When the ion energy is in the range of a few tens of keV (kilo-electronvolt) these microprobes are usually called FIB (Focused ion beam). An FIB makes a small portion of the material into a plasma; the analysis is done by the same basic techniques as the ones used in mass spectrometry.

When the ion energy is higher, hundreds of keV to a few MeV (mega-electronvolt) they are called nuclear microprobes. Nuclear microprobes are extremely powerful tools that utilize ion beam analysis techniques as microscopies with spot sizes in the micro-/nanometre range. These instruments are applied to solve scientific problems in a diverse range of fields, from microelectronics to biomedicine. In addition to the development of new ways to exploit these probes as analytical tools (this application area of the nuclear microprobes is called nuclear microscopy), strong progress has been made in the area of materials modification recently (most of which can be described as PBW, proton beam writing).

The nuclear microprobe's beam is usually composed of protons and alpha particles. Some of the most advanced nuclear microprobes have beam energies in excess of 2 MeV. This gives the device very high sensitivity to minute concentrations of elements, around 1 ppm at beam sizes smaller than 1 micrometer. This elemental sensitivity exists because when the beam interacts with the a sample it gives off characteristic X-rays of each element present in the sample. This type of detection of radiation is called PIXE. Other analysis techniques are applied to nuclear microscopy including Rutherford backscattering(RBS), STIM, etc.

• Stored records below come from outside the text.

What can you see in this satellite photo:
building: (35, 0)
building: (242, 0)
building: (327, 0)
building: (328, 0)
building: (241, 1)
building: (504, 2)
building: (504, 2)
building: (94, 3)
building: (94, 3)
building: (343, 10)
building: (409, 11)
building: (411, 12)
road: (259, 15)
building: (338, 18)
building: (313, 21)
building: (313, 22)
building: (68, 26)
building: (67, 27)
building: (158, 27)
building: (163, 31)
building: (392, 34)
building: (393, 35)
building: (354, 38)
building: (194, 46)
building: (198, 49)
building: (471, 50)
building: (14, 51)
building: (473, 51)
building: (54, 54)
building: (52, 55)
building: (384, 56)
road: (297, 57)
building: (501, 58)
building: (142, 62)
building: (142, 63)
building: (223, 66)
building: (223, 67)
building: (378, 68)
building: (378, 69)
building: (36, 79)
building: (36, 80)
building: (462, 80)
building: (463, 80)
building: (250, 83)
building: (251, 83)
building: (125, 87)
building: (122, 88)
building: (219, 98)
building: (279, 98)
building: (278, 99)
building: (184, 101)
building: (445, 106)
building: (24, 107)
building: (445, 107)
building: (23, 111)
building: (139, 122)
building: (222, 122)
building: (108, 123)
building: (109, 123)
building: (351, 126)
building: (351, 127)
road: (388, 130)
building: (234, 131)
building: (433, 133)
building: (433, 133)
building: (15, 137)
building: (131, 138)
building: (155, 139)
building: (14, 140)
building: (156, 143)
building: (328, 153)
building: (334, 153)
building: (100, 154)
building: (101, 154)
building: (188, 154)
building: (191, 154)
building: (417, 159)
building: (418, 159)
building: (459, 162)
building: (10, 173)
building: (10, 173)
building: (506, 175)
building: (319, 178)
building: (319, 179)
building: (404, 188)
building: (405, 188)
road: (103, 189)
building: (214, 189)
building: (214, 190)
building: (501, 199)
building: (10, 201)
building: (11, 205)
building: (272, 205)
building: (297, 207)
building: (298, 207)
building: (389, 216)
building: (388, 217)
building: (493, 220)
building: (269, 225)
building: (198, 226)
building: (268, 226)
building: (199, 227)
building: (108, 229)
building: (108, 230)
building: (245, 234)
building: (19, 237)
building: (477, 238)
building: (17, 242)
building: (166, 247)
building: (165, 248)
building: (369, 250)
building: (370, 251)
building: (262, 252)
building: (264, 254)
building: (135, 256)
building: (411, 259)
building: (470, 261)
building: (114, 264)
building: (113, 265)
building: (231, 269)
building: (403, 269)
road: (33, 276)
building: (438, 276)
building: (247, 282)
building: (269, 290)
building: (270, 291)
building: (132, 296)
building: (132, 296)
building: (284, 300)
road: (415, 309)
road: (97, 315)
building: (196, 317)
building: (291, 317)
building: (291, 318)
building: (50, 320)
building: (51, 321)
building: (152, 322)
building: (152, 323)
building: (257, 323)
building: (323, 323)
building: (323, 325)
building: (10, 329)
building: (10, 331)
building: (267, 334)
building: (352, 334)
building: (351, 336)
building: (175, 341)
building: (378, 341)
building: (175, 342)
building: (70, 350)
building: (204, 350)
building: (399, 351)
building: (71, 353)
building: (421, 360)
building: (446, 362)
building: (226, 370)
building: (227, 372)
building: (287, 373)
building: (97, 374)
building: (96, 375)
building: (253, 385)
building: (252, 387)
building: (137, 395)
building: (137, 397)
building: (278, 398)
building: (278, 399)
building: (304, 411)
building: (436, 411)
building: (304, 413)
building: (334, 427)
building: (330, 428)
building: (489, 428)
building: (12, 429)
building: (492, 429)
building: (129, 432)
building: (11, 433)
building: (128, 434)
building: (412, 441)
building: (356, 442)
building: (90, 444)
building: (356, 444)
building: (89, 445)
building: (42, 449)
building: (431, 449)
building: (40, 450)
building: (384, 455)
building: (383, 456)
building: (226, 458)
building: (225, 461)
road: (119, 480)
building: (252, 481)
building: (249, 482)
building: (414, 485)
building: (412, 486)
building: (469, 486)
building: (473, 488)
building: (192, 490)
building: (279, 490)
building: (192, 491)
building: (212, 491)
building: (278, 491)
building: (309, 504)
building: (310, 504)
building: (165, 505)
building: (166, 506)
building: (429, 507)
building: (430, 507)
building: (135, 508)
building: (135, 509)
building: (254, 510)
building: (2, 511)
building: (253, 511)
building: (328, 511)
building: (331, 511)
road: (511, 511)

Another use for microprobes is the production of micro and nano sized devices, as in microelectromechanical systems and nanoelectromechanical systems. The advantage that microprobes have over other lithography processes is that a microprobe beam can be scanned or directed over any area of the sample. This scanning of the microprobe beam can be imagined to be like using a very fine tipped pencil to draw your design on a paper or in a drawing program. Traditional lithography processes use photons which cannot be scanned and therefore masks are needed to selectively expose your sample to radiation. It is the radiation that causes changes in the sample, which in turn allows scientists and engineers to develop tiny devices such as microprocessors, accelerometers (like in most car safety systems), etc.